The fig tree is a symbol of abundance, fertility, and sweetness.
Ficus carica. Wikimedia commons
Northampton County is truly a verdant, abundant land where so many good things grow. The fig tree thrives here on our shores and symbolizes the amazing riches we have in Bountiful Northampton. In May of 1879, an article appeared in Harper's New Monthly Magazine titled A Peninsular Canaan, that described for readers the abundance of the Eastern Shore:
"Figs and pomegranates flourish in the open air, with peaches, luscious as nowhere else in the world, apples, pears, melons, berries, and, in short, all varieties of fruit growing in temperate and semi-tropical regions.

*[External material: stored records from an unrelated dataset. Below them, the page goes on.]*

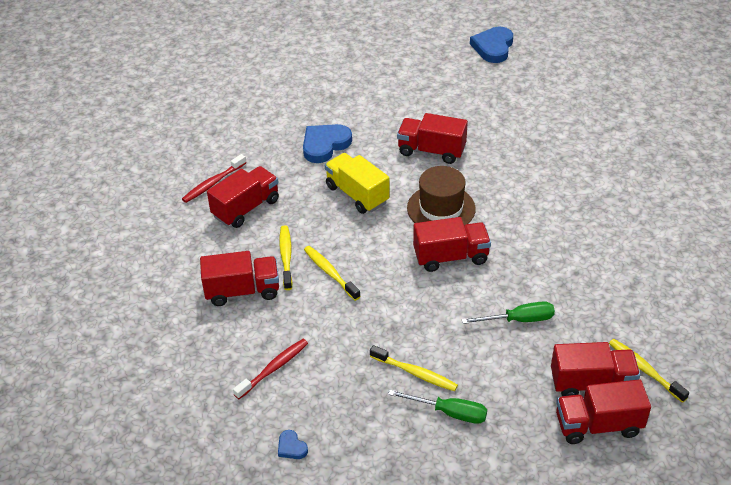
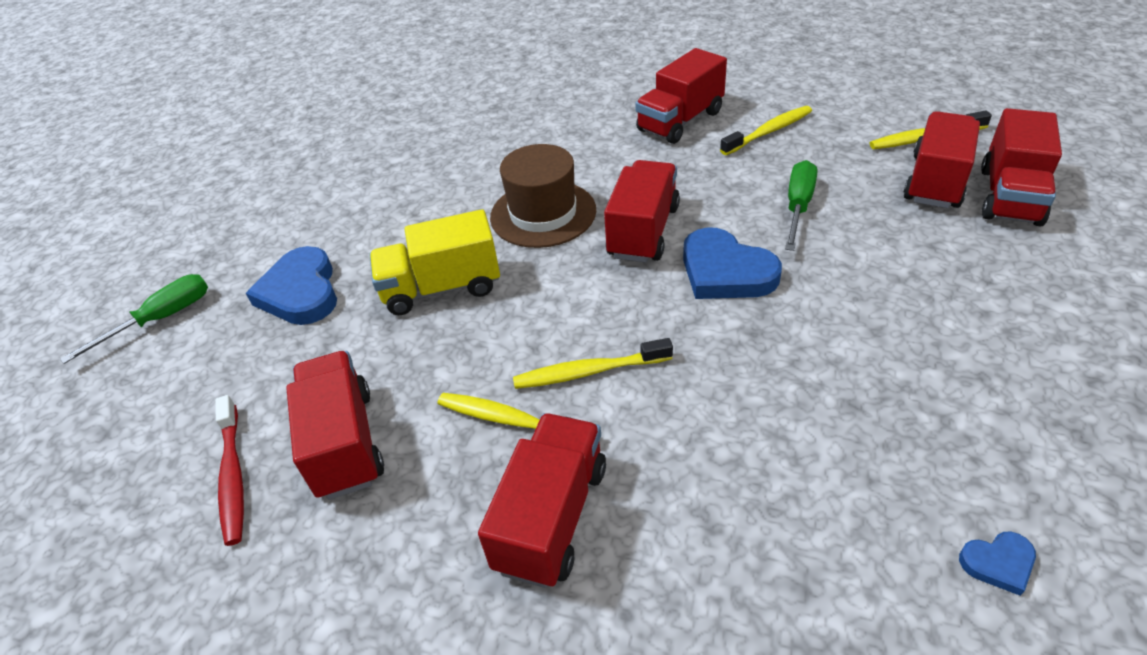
camera: 60 degrees left, 0 degrees up
(273, 368) = (781, 528): red toothbrush -> none
(415, 373) = (862, 335): yellow toothbrush -> yellow toothbrush (769, 132)
(431, 151) = (425, 190): red truck -> red truck (680, 121)
(449, 412) = (956, 322): green screwdriver -> green screwdriver (161, 319)
(493, 47) = (299, 91): blue heart -> blue heart (725, 271)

Wheat, oats, corn, and other cereals grow abundantly, vegetables yield a rich crop, and forest trees of valuable timber -- pine, cedar, cypress, and black and white oak -- abound. Not only does the lightest labor secure a speedy and abundant return from this generous soil, but Nature, as though it were her chosen spot, has stocked it with a lavish supply of her special bounties. The waters teem with oysters, fish, terrapin, and crabs, the long stretches of marshy shore with wild fowl, and the inland fields, morasses, and swamps with partridges, gray snipe, and woodcock. With such a land so near us, the busy hum of the world's teeming life beating against its shores like its own Atlantic surges, while it lies quiet and tranquil, with its Italian climate and fruitfulness of Normandy, supplying as it does a large part of the berries, one-third of the oysters, and nearly all the peaches to the New York markets, it is remarkable that so little is really known of it."
Our part of the Delmarva peninsula remains to this day a land of wondrous bounty and a hidden treasure!